A proof that magnetic forces do no work?

[Dale]

What is actual displacement? That \Delta \theta ?

It is the actual path that the object travels. It is a vector, so no, it is not $\Delta \theta$. It is the vector $\Delta \vec r$ which can be written as $\Delta \vec r = \Delta x \hat x + \Delta y \hat y = (\Delta x, \Delta y)$ in Cartesian coordinates or as $\Delta \vec r = \Delta r \hat r + \Delta \theta \hat \theta = (\Delta r, \Delta \theta)$ in polar coordinates. So in polar coordinates you can write it $(0,\Delta \theta)$ and as $\Delta t \to 0$ we get $(0,\Delta \theta/\Delta t) \to (0,d\theta/dt)=(0,v_{\theta})$ which is always perpendicular to the force $(F_B,0)$ and therefore the work is always 0.

 

[Adesh]

Causation doesn't enter the definition of work.

Please explain me a little further, I really want to learn it.

 

[Adesh]

It is the actual path that the object travels. It is a vector, so no, it is not $\Delta \theta$. It is the vector $\Delta \vec r$ which can be written as $\Delta \vec r = \Delta x \hat x + \Delta y \hat y = (\Delta x, \Delta y)$ in Cartesian coordinates or as $\Delta \vec r = \Delta r \hat r + \Delta \theta \hat \theta = (\Delta r, \Delta \theta)$ in polar coordinates. So in polar coordinates you can write it $(0,\Delta \theta)$ and as $\Delta t \to 0$ we get $(0,\Delta \theta/\Delta t) \to (0,d\theta/dt)=(0,v_{\theta})$ which is always perpendicular to the force $(F_B,0)$ and therefore the work is always 0.

But we want to prove that the displacement is perpendicular to the force not the velocity.

 

[Dale]

But we want to prove that the displacement is perpendicular to the force not the velocity.

The velocity is the instantaneous displacement. You have studied calculus.

 

[dsanz]

Please explain me a little further, I really want to learn it.

Forget about what causes what. To calculate work done by a particular force on a given object, you only need to know what that force is and what the displacement of the object is.

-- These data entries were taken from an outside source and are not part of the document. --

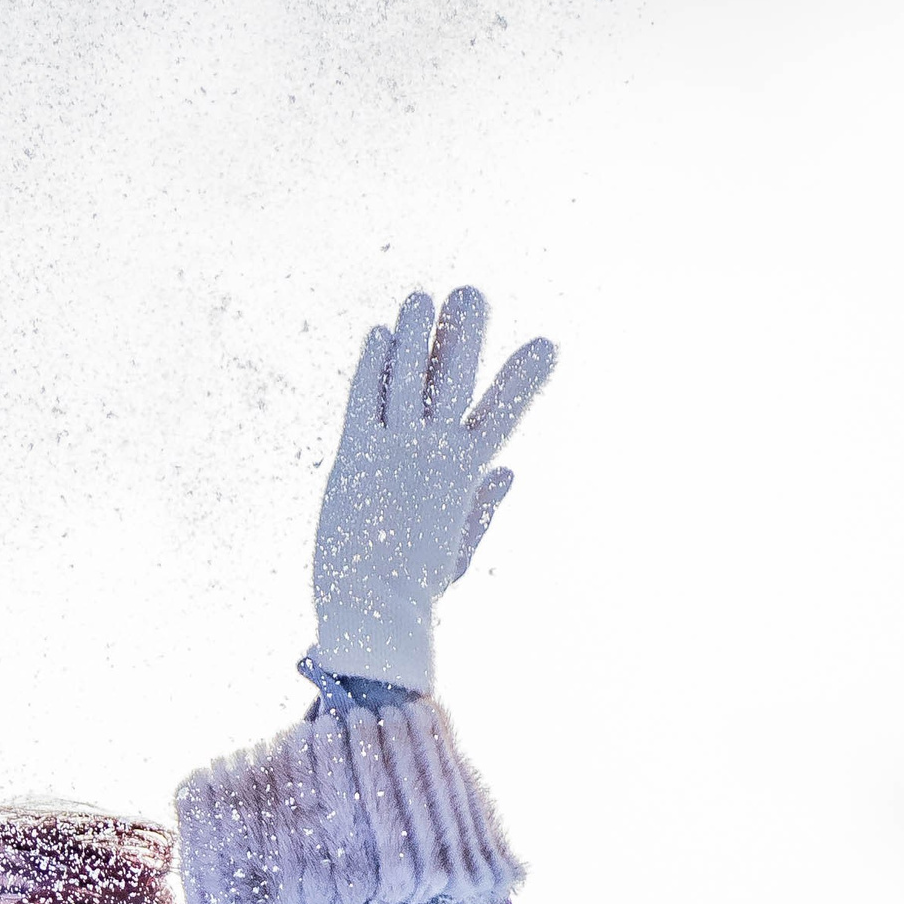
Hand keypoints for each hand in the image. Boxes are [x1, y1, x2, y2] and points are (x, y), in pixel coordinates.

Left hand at [311, 286, 554, 692]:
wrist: (373, 610)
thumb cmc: (416, 591)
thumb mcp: (457, 552)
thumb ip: (483, 507)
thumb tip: (509, 471)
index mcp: (466, 476)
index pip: (503, 414)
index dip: (524, 378)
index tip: (548, 343)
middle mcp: (433, 453)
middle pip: (454, 379)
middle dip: (465, 333)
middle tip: (472, 293)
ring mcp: (394, 450)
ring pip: (408, 377)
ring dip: (416, 335)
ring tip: (421, 298)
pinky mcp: (354, 455)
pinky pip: (364, 398)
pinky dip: (372, 365)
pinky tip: (379, 335)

It doesn't matter whether "only part of the displacement was caused by the force" or anything of that sort. You look at the force and take the dot product with displacement (both at the same instant).

 

[PeroK]

But we want to prove that the displacement is perpendicular to the force not the velocity.

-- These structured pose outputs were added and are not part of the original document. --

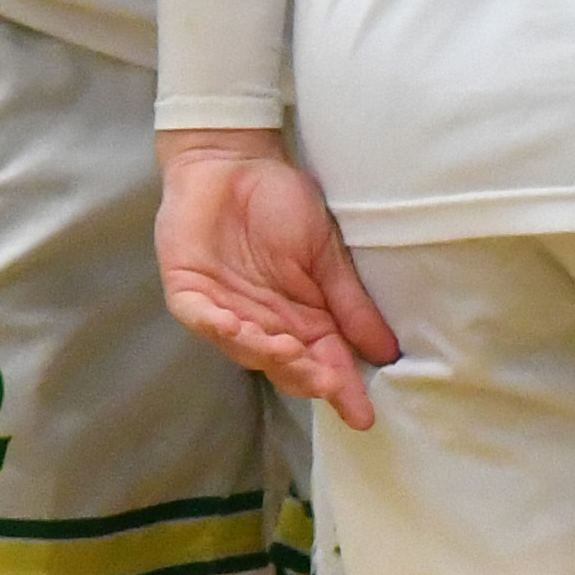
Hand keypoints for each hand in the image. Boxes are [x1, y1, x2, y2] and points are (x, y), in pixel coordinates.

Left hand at [156, 131, 399, 428]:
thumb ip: (350, 302)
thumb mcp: (327, 254)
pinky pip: (200, 317)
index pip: (323, 361)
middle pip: (284, 364)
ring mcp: (223, 309)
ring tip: (289, 352)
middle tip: (326, 381)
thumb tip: (386, 352)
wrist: (233, 160)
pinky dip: (216, 326)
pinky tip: (236, 327)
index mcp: (299, 317)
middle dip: (305, 375)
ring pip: (243, 348)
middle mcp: (262, 322)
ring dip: (265, 354)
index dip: (342, 387)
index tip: (362, 414)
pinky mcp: (188, 290)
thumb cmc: (281, 200)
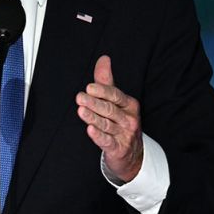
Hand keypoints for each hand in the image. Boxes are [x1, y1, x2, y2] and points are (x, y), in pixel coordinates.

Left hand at [75, 55, 142, 182]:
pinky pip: (107, 141)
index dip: (102, 91)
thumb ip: (107, 82)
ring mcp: (125, 135)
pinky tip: (90, 130)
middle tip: (80, 97)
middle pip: (109, 109)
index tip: (89, 87)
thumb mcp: (117, 102)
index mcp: (129, 105)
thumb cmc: (121, 123)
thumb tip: (103, 59)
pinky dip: (98, 136)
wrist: (133, 154)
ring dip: (93, 117)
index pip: (115, 96)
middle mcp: (129, 119)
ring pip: (106, 124)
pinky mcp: (119, 149)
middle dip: (94, 103)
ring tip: (81, 111)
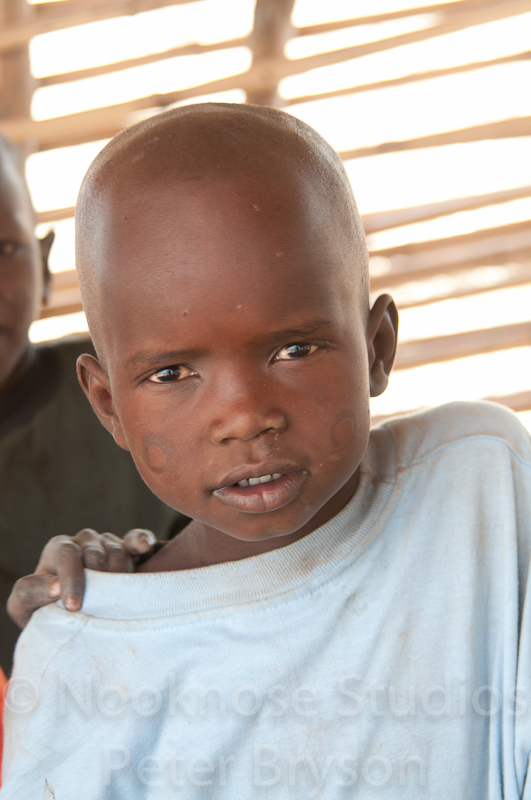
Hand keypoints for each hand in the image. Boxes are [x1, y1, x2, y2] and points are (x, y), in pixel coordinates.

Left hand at [7, 528, 160, 629]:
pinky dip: (141, 540)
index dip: (71, 580)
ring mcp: (108, 542)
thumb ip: (31, 592)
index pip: (67, 555)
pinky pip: (135, 539)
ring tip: (115, 600)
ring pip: (118, 552)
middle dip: (97, 582)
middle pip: (96, 554)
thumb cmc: (43, 610)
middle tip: (97, 608)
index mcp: (58, 548)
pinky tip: (145, 546)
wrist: (68, 617)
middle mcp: (84, 540)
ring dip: (119, 576)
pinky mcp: (128, 549)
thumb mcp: (25, 605)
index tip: (73, 606)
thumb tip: (55, 587)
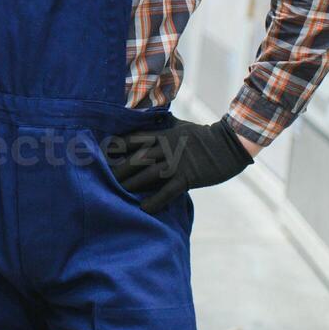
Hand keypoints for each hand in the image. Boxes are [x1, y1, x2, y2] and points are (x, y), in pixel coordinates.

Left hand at [106, 120, 253, 213]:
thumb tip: (148, 121)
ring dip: (131, 184)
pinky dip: (156, 200)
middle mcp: (166, 148)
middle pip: (136, 158)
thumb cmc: (203, 136)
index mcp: (162, 135)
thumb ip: (162, 125)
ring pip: (148, 173)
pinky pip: (169, 190)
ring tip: (116, 192)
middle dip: (118, 168)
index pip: (133, 139)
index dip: (115, 146)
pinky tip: (144, 208)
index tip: (100, 154)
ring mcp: (177, 163)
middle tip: (102, 178)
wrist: (228, 145)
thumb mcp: (179, 126)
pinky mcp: (188, 177)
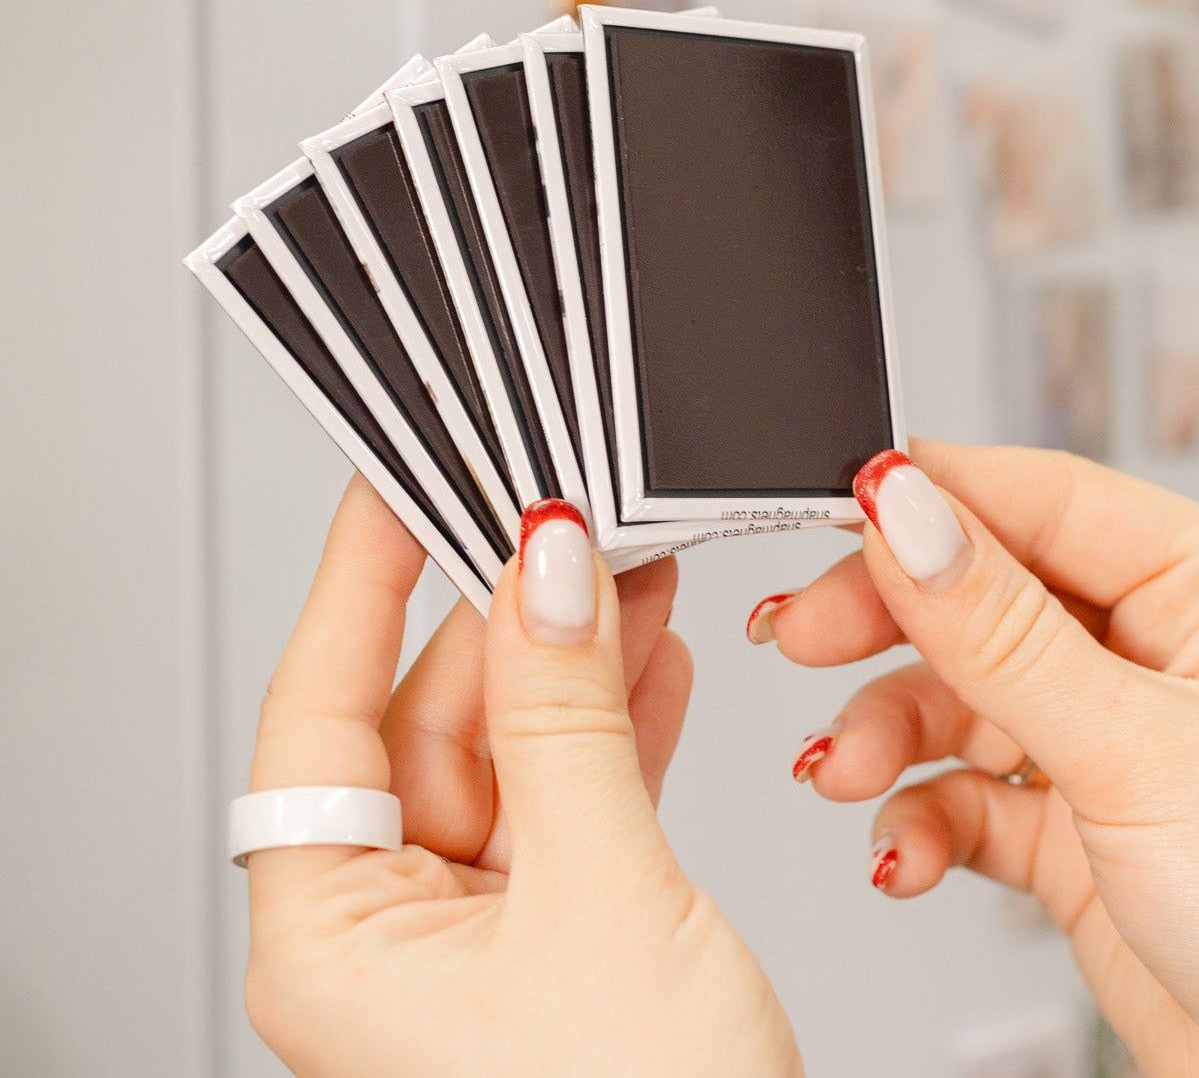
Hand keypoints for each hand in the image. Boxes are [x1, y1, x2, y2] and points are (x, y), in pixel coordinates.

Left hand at [243, 476, 801, 1077]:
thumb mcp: (598, 899)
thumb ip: (569, 722)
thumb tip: (544, 570)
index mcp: (336, 940)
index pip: (320, 712)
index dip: (360, 582)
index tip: (398, 483)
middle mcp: (394, 926)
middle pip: (435, 715)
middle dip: (512, 607)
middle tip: (564, 513)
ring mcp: (480, 923)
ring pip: (518, 742)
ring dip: (580, 654)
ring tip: (630, 564)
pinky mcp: (559, 922)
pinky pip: (575, 790)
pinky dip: (621, 719)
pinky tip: (654, 654)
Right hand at [760, 442, 1198, 1077]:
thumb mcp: (1135, 749)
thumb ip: (1001, 629)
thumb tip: (909, 514)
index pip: (1045, 501)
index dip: (937, 499)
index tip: (842, 504)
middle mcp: (1153, 648)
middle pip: (980, 590)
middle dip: (884, 623)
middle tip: (798, 636)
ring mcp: (1104, 734)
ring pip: (954, 693)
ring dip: (886, 733)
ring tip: (843, 771)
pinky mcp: (1065, 818)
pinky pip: (959, 787)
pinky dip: (915, 814)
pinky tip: (901, 849)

In one sense there is no instantaneous displacement. There is an instantaneous displacement from the origin, which is the instantaneous position (vector). But, displacement is the difference of two position measurements. As the time increment tends to zero, the displacement over that time increment tends to zero.

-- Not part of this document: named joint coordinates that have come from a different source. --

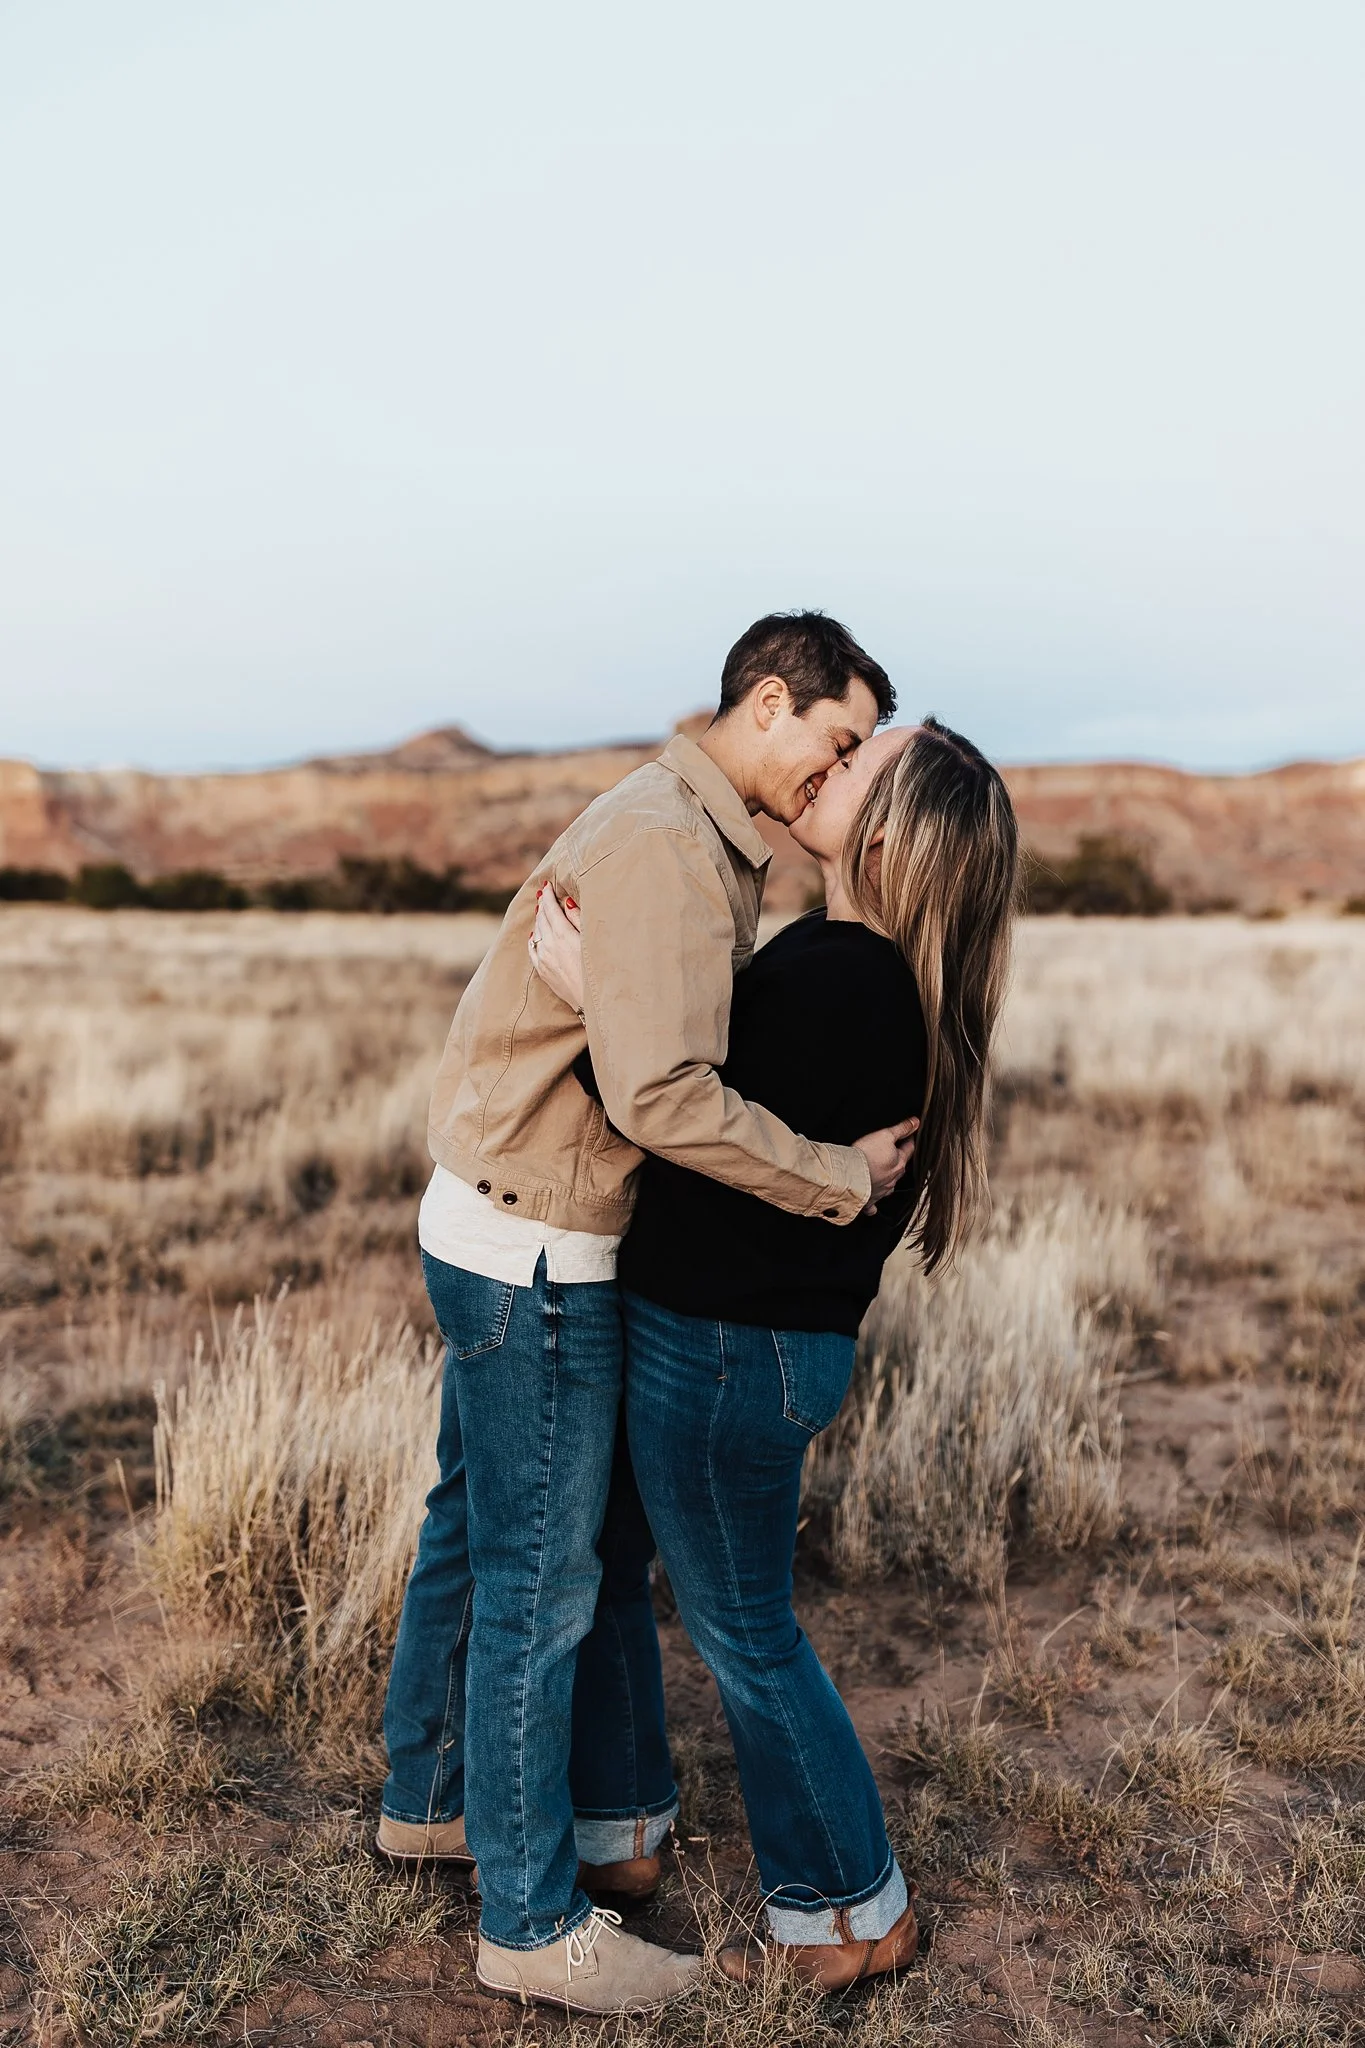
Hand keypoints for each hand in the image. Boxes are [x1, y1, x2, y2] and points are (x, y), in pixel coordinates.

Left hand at [528, 885, 584, 1014]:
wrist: (594, 1000)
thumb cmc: (600, 968)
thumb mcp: (593, 939)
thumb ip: (578, 920)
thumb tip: (566, 903)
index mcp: (563, 934)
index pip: (550, 908)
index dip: (548, 895)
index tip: (547, 884)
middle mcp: (550, 945)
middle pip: (542, 918)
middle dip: (543, 905)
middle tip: (543, 894)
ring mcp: (544, 959)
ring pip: (536, 933)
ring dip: (539, 920)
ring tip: (541, 910)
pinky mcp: (544, 972)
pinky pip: (533, 950)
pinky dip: (533, 939)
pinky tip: (534, 935)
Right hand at [853, 1115, 919, 1213]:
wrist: (848, 1175)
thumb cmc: (866, 1155)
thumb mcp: (885, 1135)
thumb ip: (901, 1129)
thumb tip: (915, 1122)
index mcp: (899, 1163)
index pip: (909, 1149)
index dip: (909, 1140)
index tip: (909, 1136)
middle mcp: (893, 1179)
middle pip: (900, 1167)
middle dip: (899, 1160)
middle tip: (895, 1153)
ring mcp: (882, 1190)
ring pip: (889, 1185)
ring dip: (888, 1179)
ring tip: (883, 1174)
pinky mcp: (869, 1200)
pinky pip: (873, 1205)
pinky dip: (873, 1205)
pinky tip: (872, 1205)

The instantaneous quantities must be the time derivative of something. Velocity is the derivative of position and acceleration is the derivative of velocity. Neither of these need tend to zero as the time increment tends to zero.

 

[alantheastronomer]

In this picture, I have drawn the violet arrow which represents the velocity after a time \Delta t from where the + sign has been made. I have drawn the components of violet velocity, the components are in yellow color and there you see we have a component inwards. What has caused this inward component of velocity? I think it is \mathbf{F_{B}} which acted at + sign has caused this, correct me if I'm wrong.
View attachment 254197

I see what you're saying - the displacement is not parallel to the velocity, and we can clearly see that there is a component of the displacement parallel to the force vector, so their dot product clearly isn't zero, so what gives? Well, this would be true if the force were impulsive - occurring over a finite amount of time - so that the force vector was fixed in that direction. But this force arises out of that magnetic field interacting with the particle's motion, perpendicular to them both. The force vector is not static, it's continually changing in lockstep with the particle's position, always perpendicular.